>>>>>

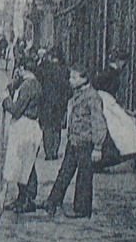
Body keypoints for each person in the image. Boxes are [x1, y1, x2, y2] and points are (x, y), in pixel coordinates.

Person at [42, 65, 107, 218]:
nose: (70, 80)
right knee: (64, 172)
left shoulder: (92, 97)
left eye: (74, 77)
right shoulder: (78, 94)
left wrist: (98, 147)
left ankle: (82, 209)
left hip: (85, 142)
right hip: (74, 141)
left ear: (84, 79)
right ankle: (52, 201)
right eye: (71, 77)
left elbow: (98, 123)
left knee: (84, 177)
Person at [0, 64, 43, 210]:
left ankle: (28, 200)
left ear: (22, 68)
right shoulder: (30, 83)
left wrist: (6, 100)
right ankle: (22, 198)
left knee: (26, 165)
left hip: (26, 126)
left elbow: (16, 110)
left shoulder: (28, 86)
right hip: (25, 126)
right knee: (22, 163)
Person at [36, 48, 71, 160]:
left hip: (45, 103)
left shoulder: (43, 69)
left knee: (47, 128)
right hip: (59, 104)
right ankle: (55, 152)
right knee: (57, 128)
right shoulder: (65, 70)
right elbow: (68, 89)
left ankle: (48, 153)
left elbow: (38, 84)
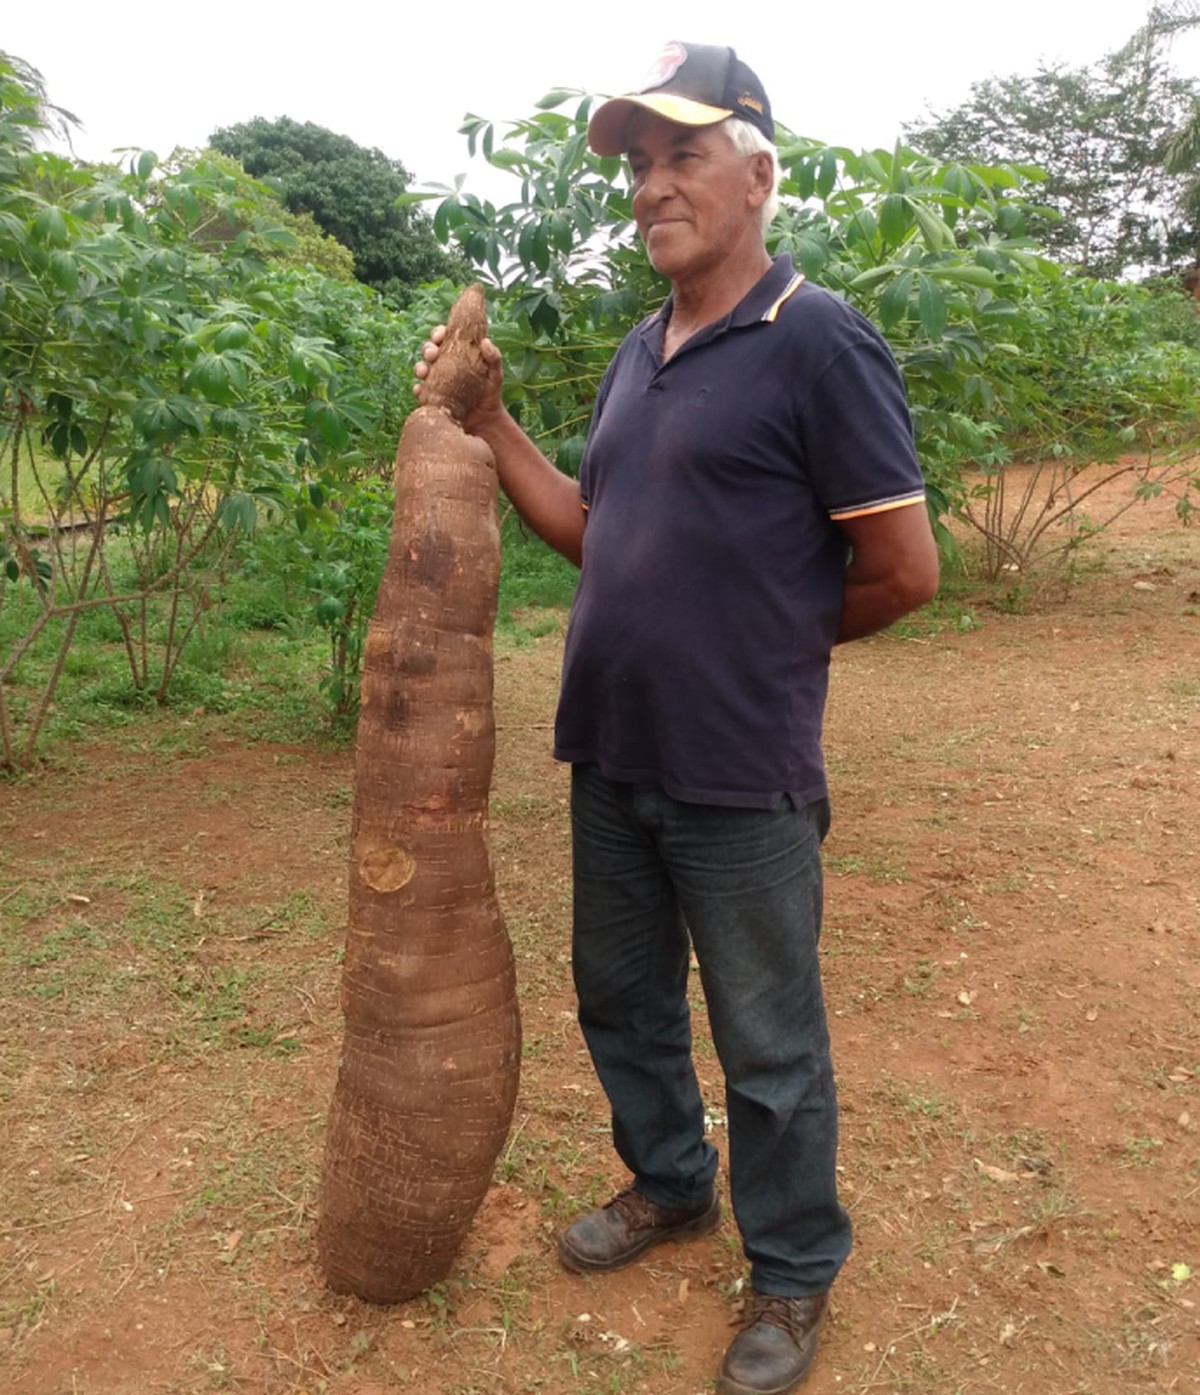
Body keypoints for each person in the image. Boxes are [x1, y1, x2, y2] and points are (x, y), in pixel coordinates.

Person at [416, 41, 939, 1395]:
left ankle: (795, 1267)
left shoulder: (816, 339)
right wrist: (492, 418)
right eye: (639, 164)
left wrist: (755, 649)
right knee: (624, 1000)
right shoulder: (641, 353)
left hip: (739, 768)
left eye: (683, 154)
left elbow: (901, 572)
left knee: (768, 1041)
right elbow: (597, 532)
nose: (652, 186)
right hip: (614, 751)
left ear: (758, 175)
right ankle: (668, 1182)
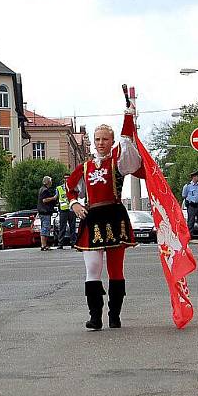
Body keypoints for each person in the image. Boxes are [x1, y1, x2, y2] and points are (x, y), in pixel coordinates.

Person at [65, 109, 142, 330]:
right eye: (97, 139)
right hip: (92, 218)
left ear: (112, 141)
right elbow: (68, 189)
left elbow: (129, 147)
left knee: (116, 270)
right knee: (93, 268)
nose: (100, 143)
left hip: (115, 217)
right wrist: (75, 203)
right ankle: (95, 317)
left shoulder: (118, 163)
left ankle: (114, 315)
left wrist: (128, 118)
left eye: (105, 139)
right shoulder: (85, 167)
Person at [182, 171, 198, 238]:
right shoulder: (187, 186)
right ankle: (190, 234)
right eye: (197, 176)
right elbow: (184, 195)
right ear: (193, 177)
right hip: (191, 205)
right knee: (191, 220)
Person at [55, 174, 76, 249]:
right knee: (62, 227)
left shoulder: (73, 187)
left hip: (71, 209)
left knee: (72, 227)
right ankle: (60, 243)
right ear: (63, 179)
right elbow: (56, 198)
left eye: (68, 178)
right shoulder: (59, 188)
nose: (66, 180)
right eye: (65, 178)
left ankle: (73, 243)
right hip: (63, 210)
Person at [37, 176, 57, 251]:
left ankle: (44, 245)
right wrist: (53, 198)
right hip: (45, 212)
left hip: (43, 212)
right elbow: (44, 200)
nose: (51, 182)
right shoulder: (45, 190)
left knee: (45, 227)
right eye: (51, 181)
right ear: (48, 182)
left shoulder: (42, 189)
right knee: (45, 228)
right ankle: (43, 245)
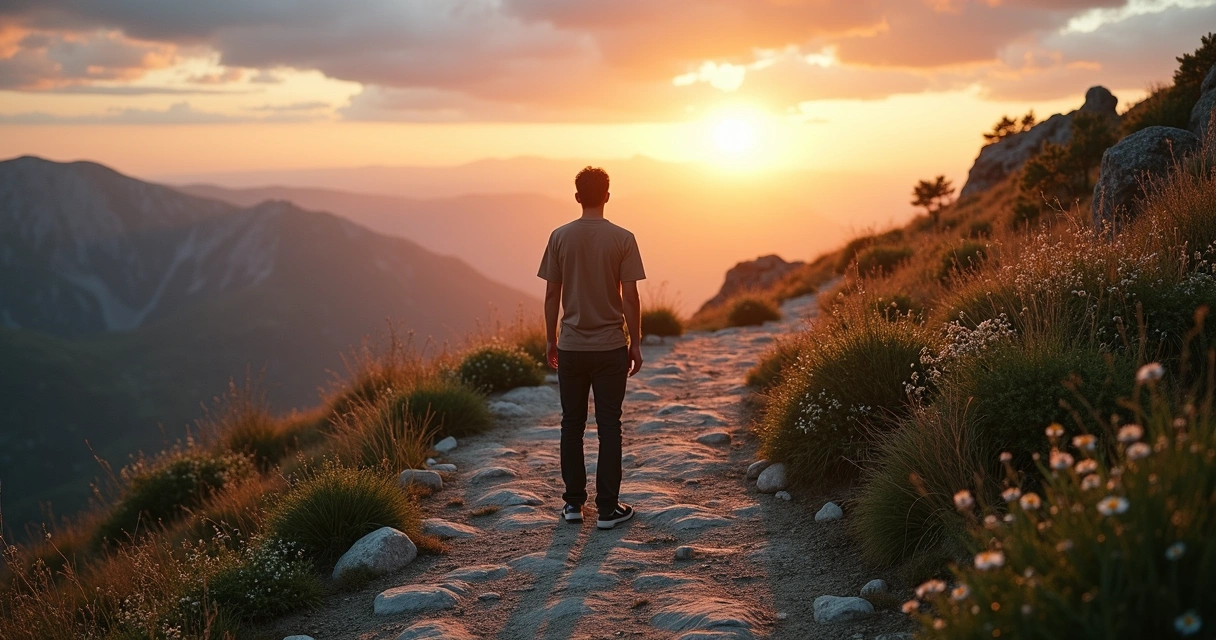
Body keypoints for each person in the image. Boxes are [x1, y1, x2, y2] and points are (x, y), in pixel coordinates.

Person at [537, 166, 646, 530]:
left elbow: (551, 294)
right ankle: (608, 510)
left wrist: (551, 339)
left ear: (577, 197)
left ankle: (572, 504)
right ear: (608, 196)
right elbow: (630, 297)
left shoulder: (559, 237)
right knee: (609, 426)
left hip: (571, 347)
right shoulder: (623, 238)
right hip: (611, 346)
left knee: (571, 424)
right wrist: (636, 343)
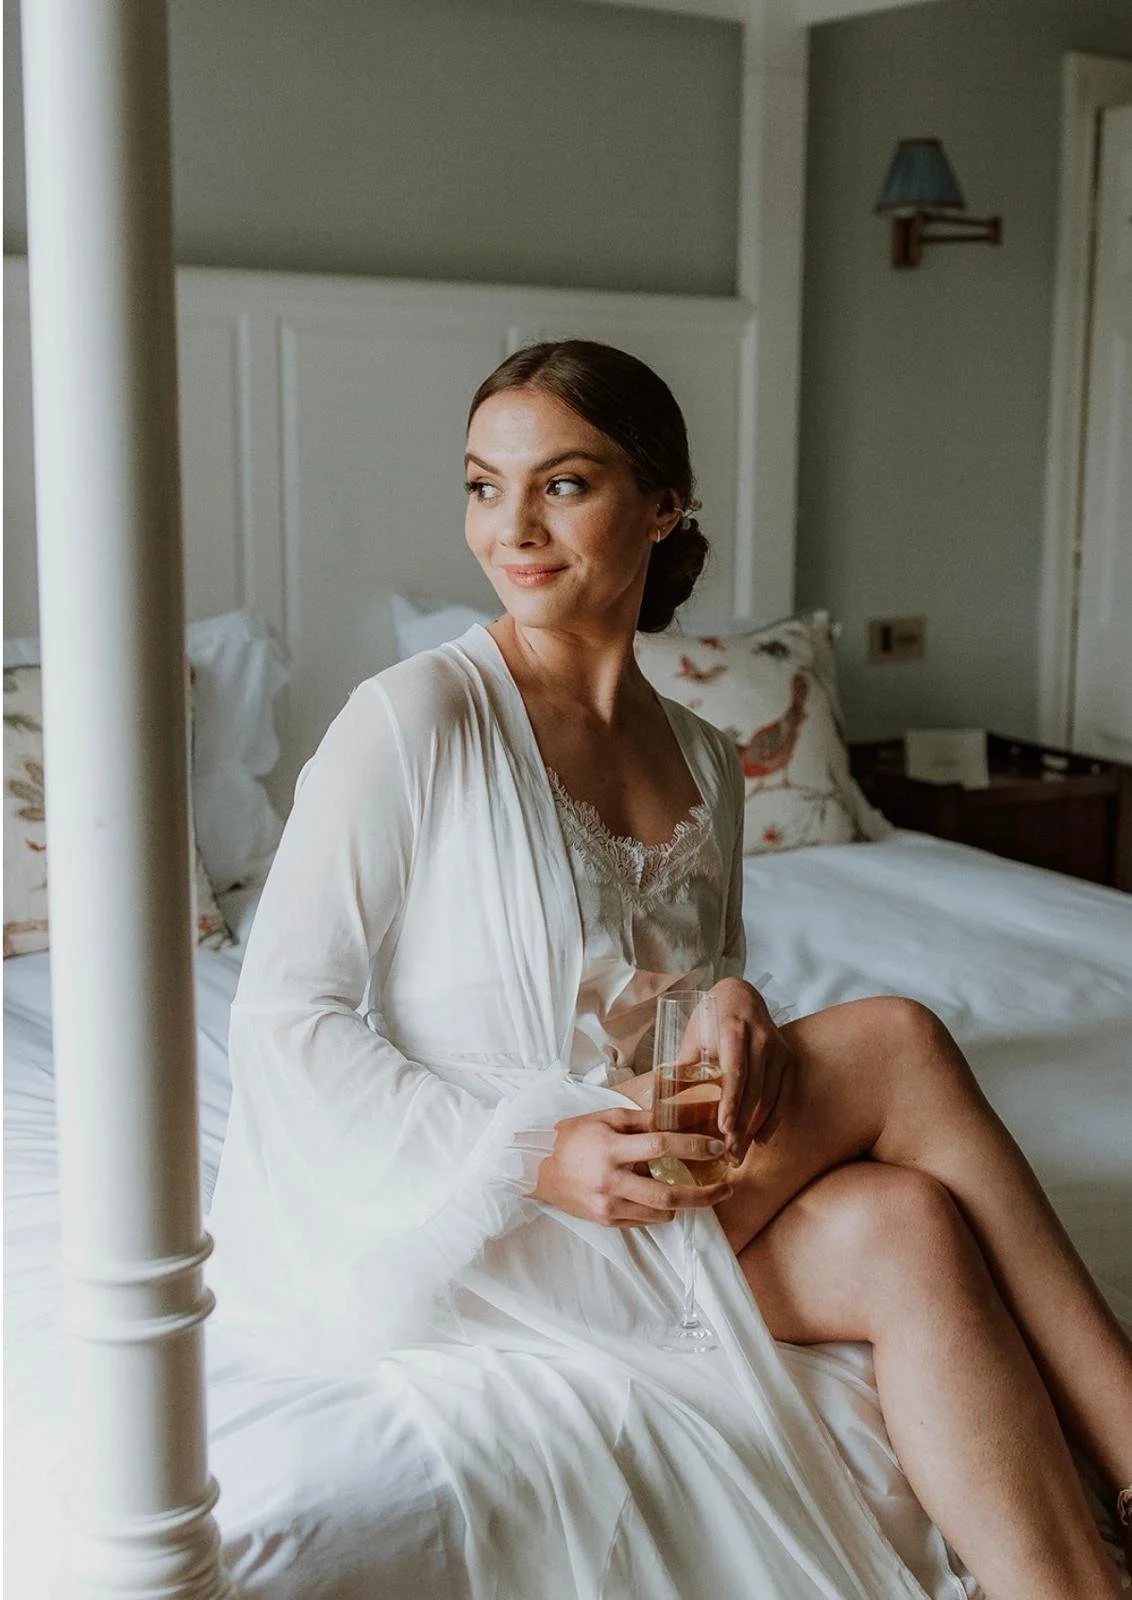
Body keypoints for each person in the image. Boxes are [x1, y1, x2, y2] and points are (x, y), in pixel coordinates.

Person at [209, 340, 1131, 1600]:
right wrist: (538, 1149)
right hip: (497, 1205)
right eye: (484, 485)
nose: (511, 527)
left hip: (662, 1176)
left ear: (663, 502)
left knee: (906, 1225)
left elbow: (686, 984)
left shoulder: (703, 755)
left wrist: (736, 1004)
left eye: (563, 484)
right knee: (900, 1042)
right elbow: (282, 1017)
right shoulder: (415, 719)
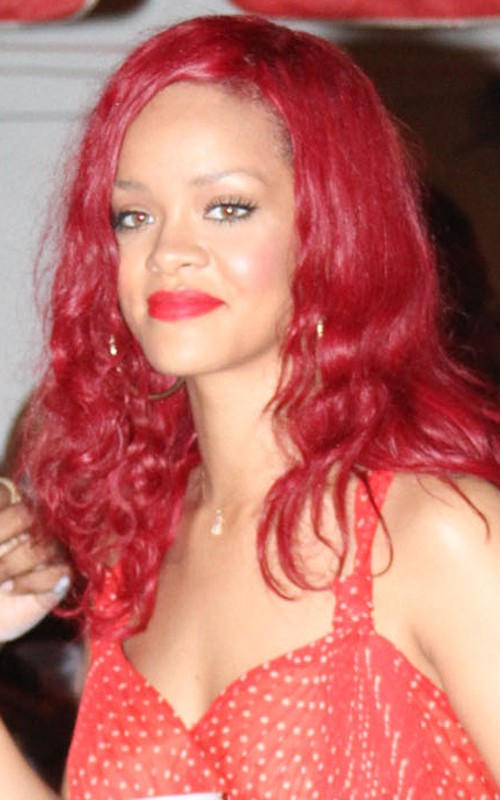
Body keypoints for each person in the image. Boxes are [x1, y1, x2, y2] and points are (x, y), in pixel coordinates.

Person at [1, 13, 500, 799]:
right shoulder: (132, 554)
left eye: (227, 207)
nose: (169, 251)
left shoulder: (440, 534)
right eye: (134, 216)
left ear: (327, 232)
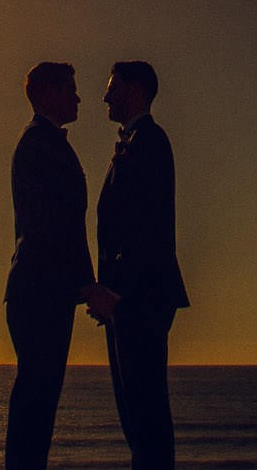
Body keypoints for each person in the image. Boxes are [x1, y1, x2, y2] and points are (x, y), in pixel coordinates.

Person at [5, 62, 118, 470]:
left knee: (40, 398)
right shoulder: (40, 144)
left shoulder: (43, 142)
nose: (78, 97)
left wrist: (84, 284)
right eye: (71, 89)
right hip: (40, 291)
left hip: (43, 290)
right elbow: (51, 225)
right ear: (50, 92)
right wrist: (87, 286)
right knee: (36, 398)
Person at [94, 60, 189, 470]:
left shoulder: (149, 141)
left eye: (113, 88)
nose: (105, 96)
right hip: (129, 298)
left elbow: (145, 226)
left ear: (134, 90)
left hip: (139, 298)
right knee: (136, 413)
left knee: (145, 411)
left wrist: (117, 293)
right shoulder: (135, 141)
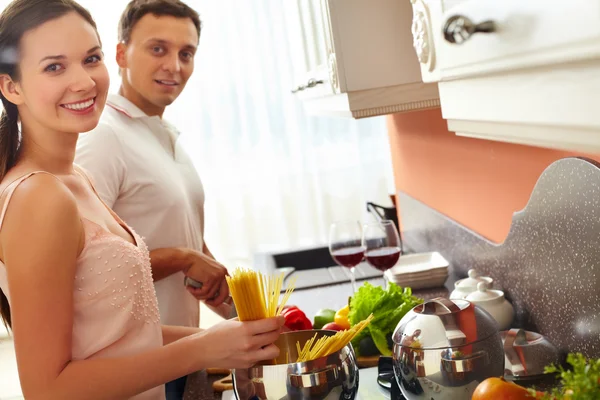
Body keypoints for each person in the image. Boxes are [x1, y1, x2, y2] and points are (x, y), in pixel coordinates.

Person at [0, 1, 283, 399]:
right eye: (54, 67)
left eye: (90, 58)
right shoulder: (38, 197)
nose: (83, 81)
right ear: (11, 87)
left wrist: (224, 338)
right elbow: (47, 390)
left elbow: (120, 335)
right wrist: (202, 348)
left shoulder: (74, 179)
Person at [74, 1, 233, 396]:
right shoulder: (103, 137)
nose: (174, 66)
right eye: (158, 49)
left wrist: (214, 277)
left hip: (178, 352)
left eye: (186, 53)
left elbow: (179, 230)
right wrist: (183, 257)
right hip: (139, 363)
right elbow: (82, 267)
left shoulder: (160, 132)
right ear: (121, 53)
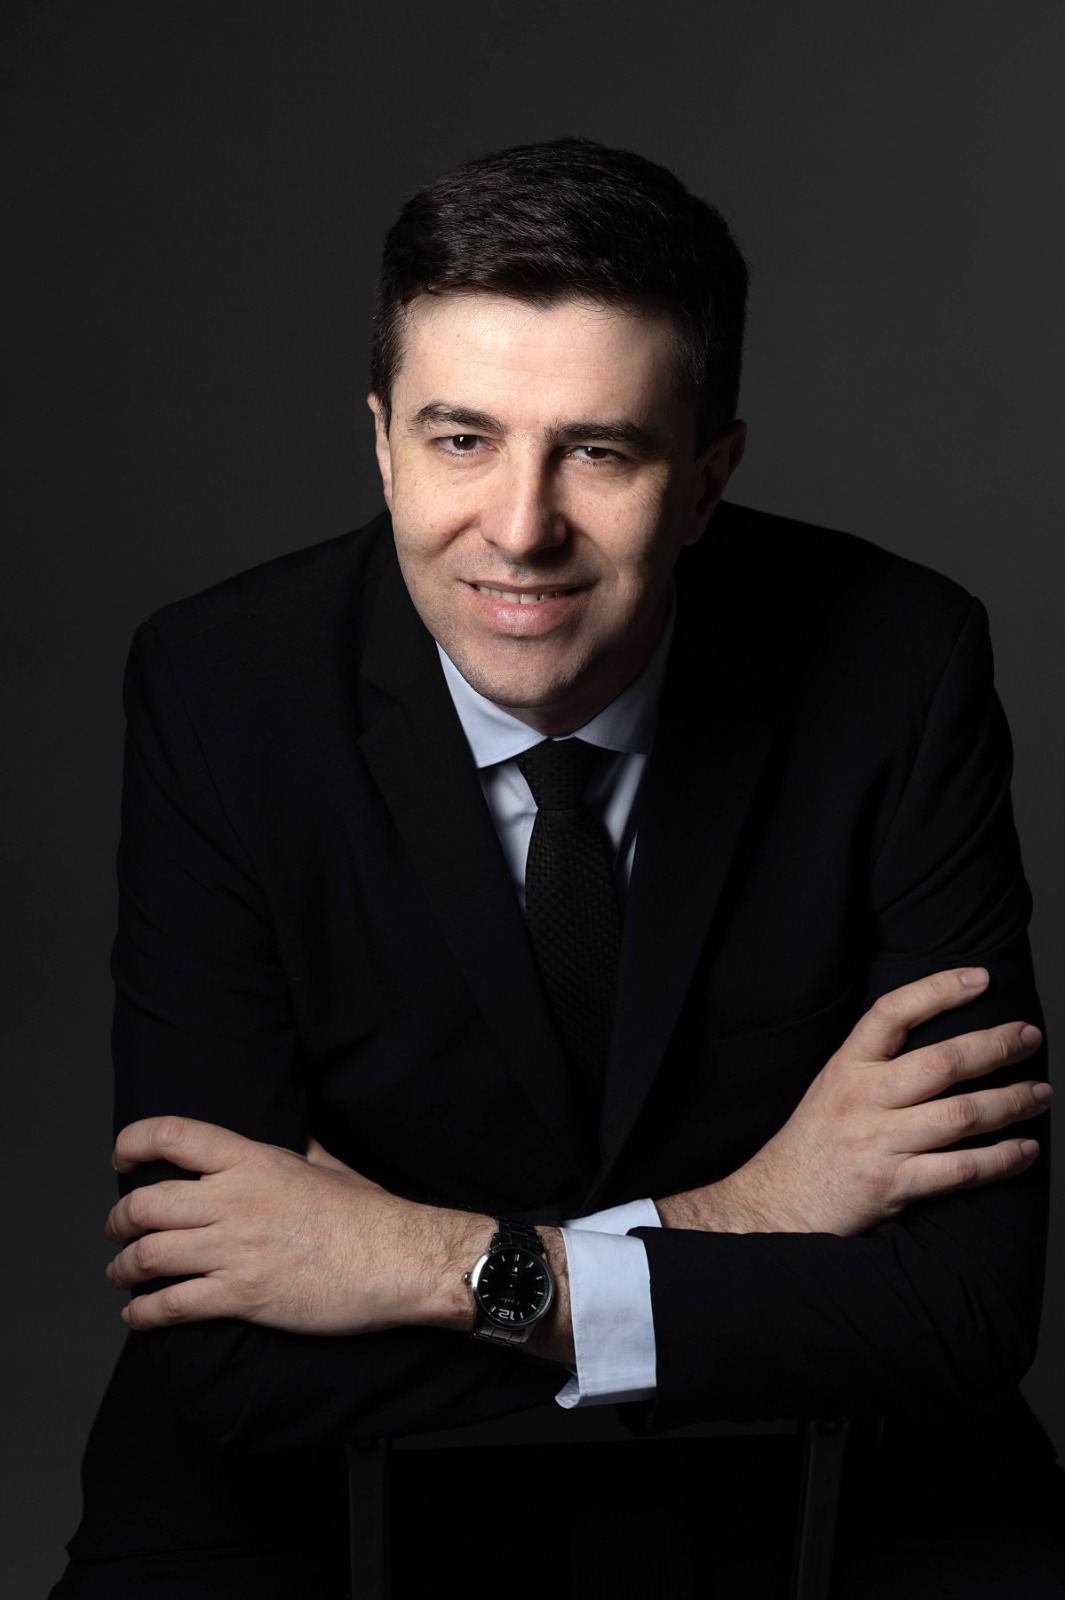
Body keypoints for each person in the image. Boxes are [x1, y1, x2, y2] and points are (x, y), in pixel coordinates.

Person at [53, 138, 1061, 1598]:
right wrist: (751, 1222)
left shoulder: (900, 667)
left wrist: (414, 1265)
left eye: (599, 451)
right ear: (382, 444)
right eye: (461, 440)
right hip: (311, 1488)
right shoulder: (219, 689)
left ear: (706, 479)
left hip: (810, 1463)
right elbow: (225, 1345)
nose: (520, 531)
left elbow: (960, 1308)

<<<<<

→ **Assignment**
Repeat the records above exactly, from the first line through the line that contains "right elbow: (184, 195)", and leave out the pictures.

→ **Answer**
Body keypoints for each person in the image. Boxes are [x1, y1, x2, y2] and points are (x, y), in pixel coordinates.

Person at [42, 65, 107, 218]:
nose: (70, 80)
right knee: (64, 172)
left shoulder: (92, 97)
left eye: (74, 77)
right shoulder: (78, 94)
left wrist: (98, 147)
left ankle: (82, 209)
left hip: (85, 142)
right hip: (74, 141)
left ear: (84, 79)
right ankle: (52, 201)
right eye: (71, 77)
left elbow: (98, 123)
left knee: (84, 177)
Person at [0, 64, 43, 210]:
left ankle: (28, 200)
left ear: (22, 68)
right shoulder: (30, 83)
left wrist: (6, 100)
right ankle: (22, 198)
left knee: (26, 165)
left hip: (26, 126)
left elbow: (16, 110)
left shoulder: (28, 86)
right hip: (25, 126)
right knee: (22, 163)
Person at [36, 48, 71, 160]:
left hip: (45, 103)
left shoulder: (43, 69)
left knee: (47, 128)
right hip: (59, 104)
right ankle: (55, 152)
right knee: (57, 128)
right shoulder: (65, 70)
right elbow: (68, 89)
left ankle: (48, 153)
left elbow: (38, 84)
Body keypoints for each person in the image. Boxes are [x1, y1, x2, y2] and points are (x, y), in pixel coordinates.

Person at [416, 41, 939, 1395]:
left ankle: (795, 1267)
left shoulder: (816, 339)
right wrist: (492, 418)
right eye: (639, 164)
left wrist: (755, 649)
right knee: (624, 1000)
right shoulder: (641, 353)
left hip: (739, 768)
left eye: (683, 154)
left elbow: (901, 572)
left knee: (768, 1041)
right elbow: (597, 532)
nose: (652, 186)
right hip: (614, 751)
left ear: (758, 175)
right ankle: (668, 1182)
Body keypoints for each person in the image. Boxes are [x1, y1, x2, y2] and points are (x, y), in pixel coordinates.

Person at [65, 109, 142, 330]:
right eye: (97, 139)
right hip: (92, 218)
left ear: (112, 141)
right elbow: (68, 189)
left elbow: (129, 147)
left knee: (116, 270)
right knee: (93, 268)
nose: (100, 143)
left hip: (115, 217)
right wrist: (75, 203)
right ankle: (95, 317)
left shoulder: (118, 163)
left ankle: (114, 315)
left wrist: (128, 118)
left eye: (105, 139)
right shoulder: (85, 167)
Person at [182, 171, 198, 238]:
right shoulder: (187, 186)
right ankle: (190, 234)
right eye: (197, 176)
right elbow: (184, 195)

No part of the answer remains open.